ICU Management & Practice, Volume 18 - Issue 4, 2018

Advice from a radiologist

 
For the Imaging issue, ICU Management & Practice spoke to radiologist Dr. Marcelo Sanchez about radiology-ICU collaboration.
 

How can communication between radiology and ICU be optimised as both specialities become ever more complex? 

 

The collaboration must be maintained by establishing protocols and consensus on image indications for the clinical processes analysed in the ICU. The best communication system is to organise multidisciplinary clinical board sessions to evaluate the cases and to create guidelines for each clinical situation.

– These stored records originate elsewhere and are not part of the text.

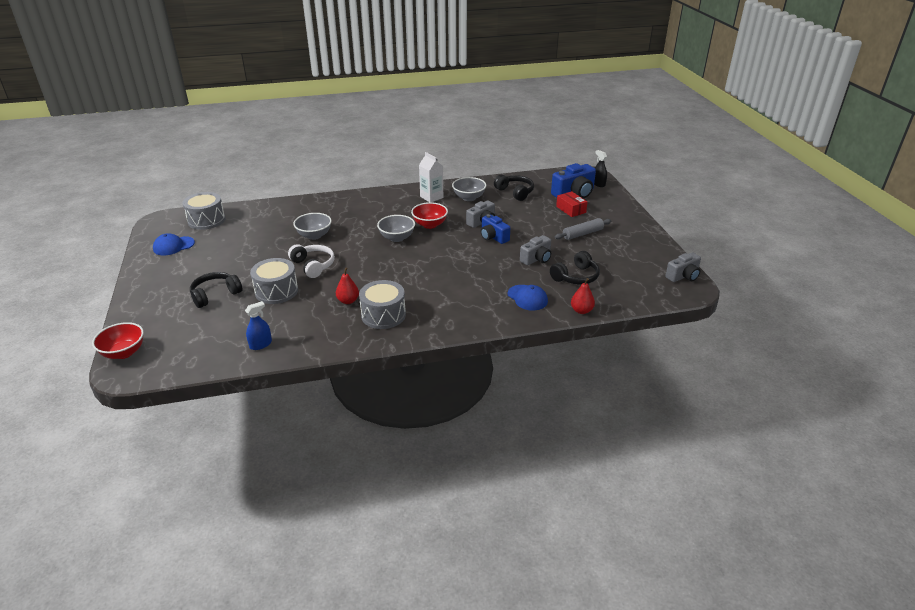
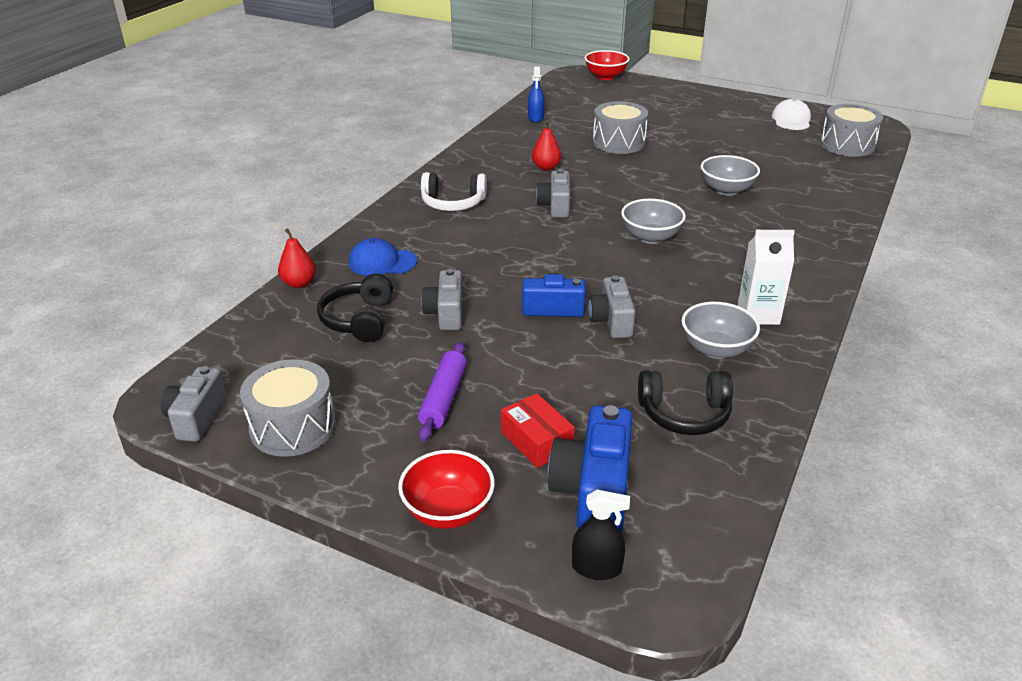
camera: 130 degrees right, 0 degrees up
(173, 246) = (791, 119): blue cap -> white cap
(215, 295) = (652, 118): black headphones -> none
(313, 265) = (648, 171): white headphones -> white headphones (453, 203)
(383, 315) = (492, 175): grey drum -> grey drum (293, 426)
(397, 276) = (555, 206): none -> grey camera
(430, 225) = (659, 274): red bowl -> red bowl (448, 511)
(571, 209) = (536, 441): red box -> red box turned 45 degrees clockwise
(582, 234) = (444, 398): grey rolling pin -> purple rolling pin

This communication is also important because clinicians consider all the ICU exams as urgent, even follow-up exams. It is important to talk not only about the indications but also about when the exam could be done. It is important not to overload the on-call staff with urgent exams that are not really urgent.

 

What are the financial considerations?

  

The imaging budget must be adjusted to the indications established in the clinical guidelines by consensus and exceptions must be analysed to try to correct them by following up and avoiding rejecting imaging requests. We do not refuse imaging due to financial considerations; we can only discuss the medical indication.

 

What imaging should be done at the bedside, and what should be done in the radiology department?

The ICU doctors don't like to move their patients, but currently, only x-rays and ultrasound studies should be performed at the patient's bedside and CT or MRI studies in the radiology department. However, with new technological advances and the possibility of performing portable CT studies it will be possible to bring the radiology service closer to the ICU.